Example: ISSP 2006, USA. „On the whole, do you think it should or should not be the government’s responsibility to…”

 …provide a job for everyone who wants one? …provide health care for the sick? Freq. % Cum. % Freq. % Cum. % Definitely should be 239 15.9 15.9 850 56.4 56.4 Probably should be 356 23.7 39.6 502 33.3 89.8 Probably should not be 521 34.6 74.2 116 7.7 97.5 Definitely should not be 388 25.8 100.0 38 2.5 100.0 Total 1504 100.0 1506 100.0

Find the median of both variables, interpret their difference.

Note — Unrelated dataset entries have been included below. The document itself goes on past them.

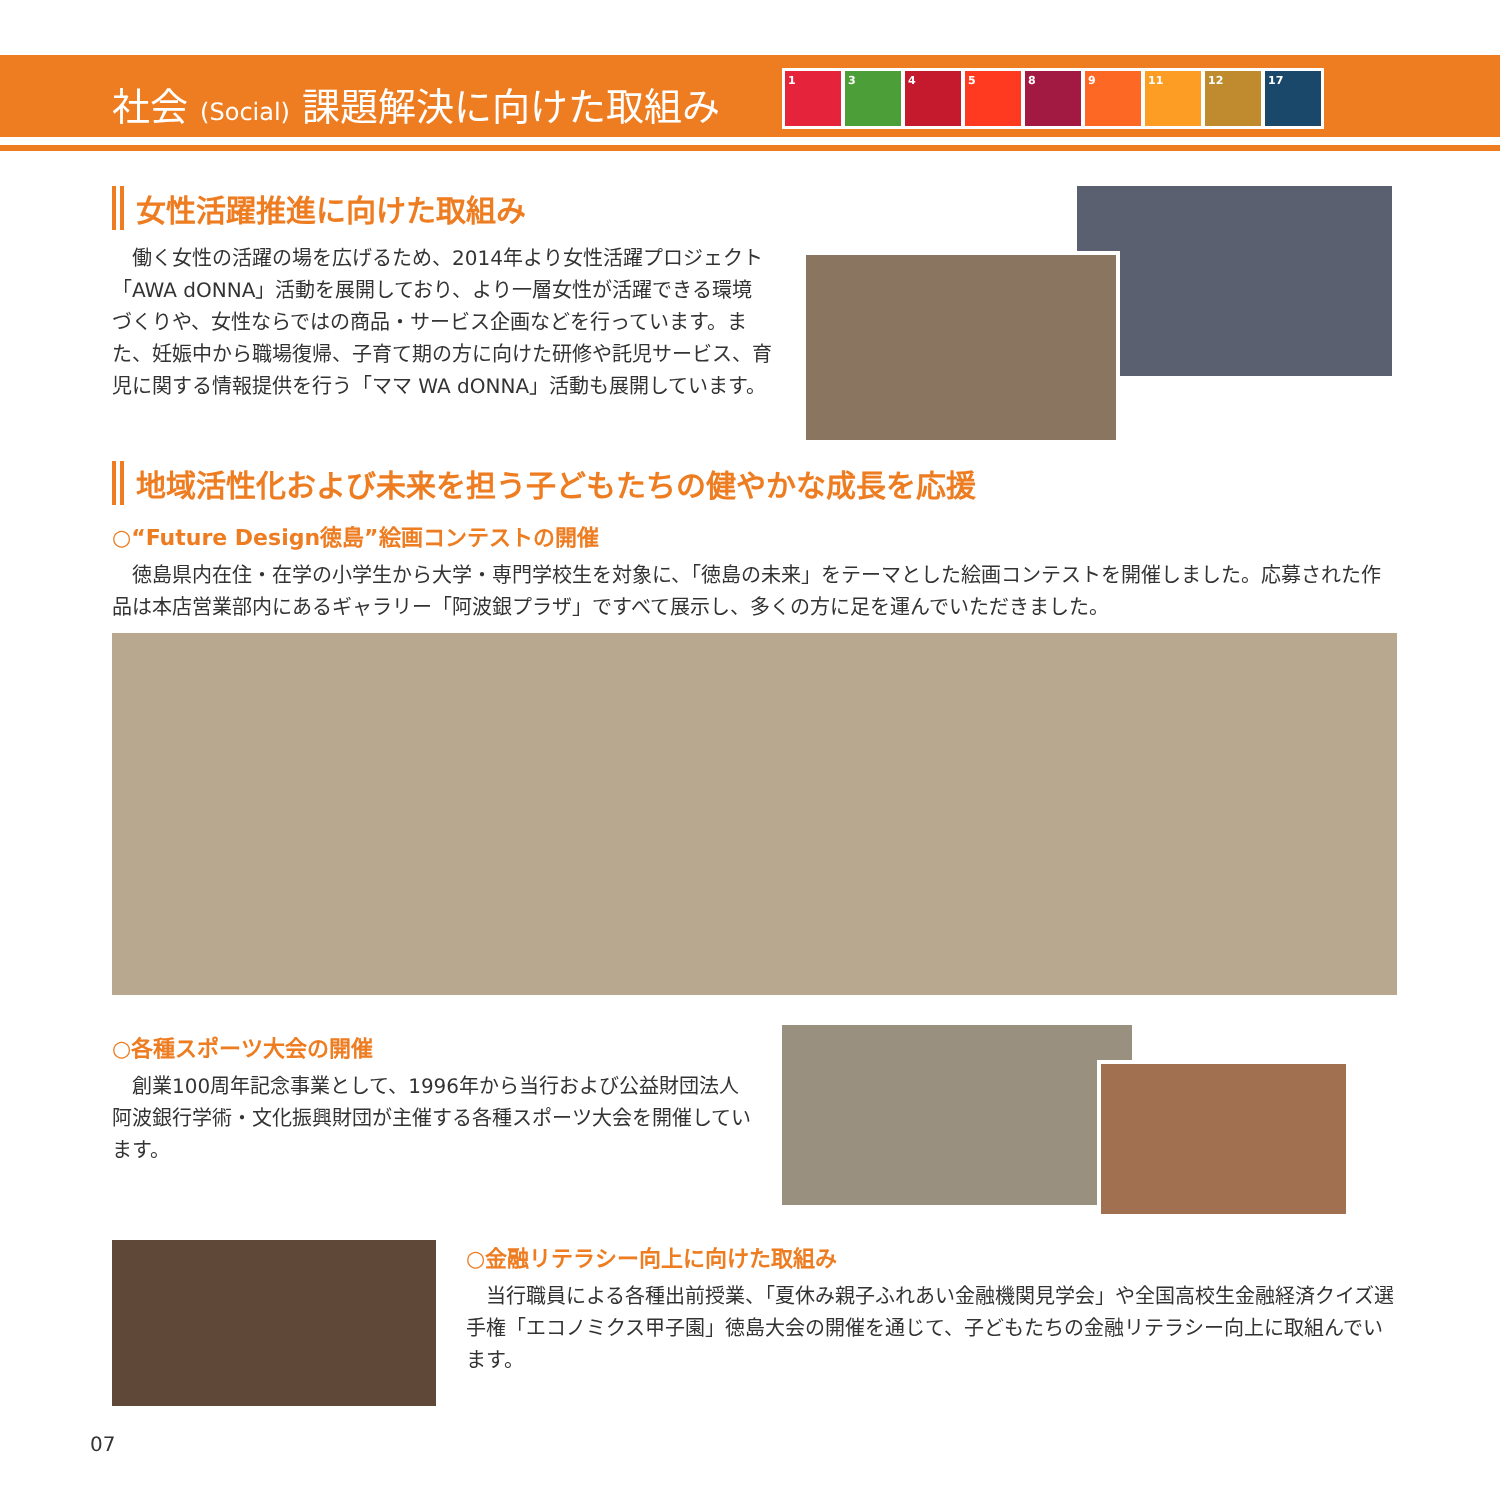社会 (Social) 課題解決に向けた取組み
134589 11 12 17
女性活躍推進に向けた取組み
働く女性の活躍の場を広げるため、2014年より女性活躍プロジェクト「AWA dONNA」活動を展開しており、より一層女性が活躍できる環境づくりや、女性ならではの商品・サービス企画などを行っています。また、妊娠中から職場復帰、子育て期の方に向けた研修や託児サービス、育児に関する情報提供を行う「ママ WA dONNA」活動も展開しています。
地域活性化および未来を担う子どもたちの健やかな成長を応援
○“Future Design徳島”絵画コンテストの開催
徳島県内在住・在学の小学生から大学・専門学校生を対象に、「徳島の未来」をテーマとした絵画コンテストを開催しました。応募された作品は本店営業部内にあるギャラリー「阿波銀プラザ」ですべて展示し、多くの方に足を運んでいただきました。
○各種スポーツ大会の開催
創業100周年記念事業として、1996年から当行および公益財団法人阿波銀行学術・文化振興財団が主催する各種スポーツ大会を開催しています。
○金融リテラシー向上に向けた取組み
当行職員による各種出前授業、「夏休み親子ふれあい金融機関見学会」や全国高校生金融経済クイズ選手権「エコノミクス甲子園」徳島大会の開催を通じて、子どもたちの金融リテラシー向上に取組んでいます。
07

An application: detecting a trend

USA, General Social Survey, 1991 and 1994, Government spending on the military.

 1991 1994 % Cumulative % % Cumulative % Too low 14.5 14.5 16.5 16.5 About right 57.6 72.1 49.3 65.8 Too much 27.9 100.00 34.2 100.0 Total 100.0 100.0

The median was “About right” in both year. According to the median, public opinion did not change between the two years.

Note that the unchanged median masks the fact that percentage of “Too much” increased by its fourth.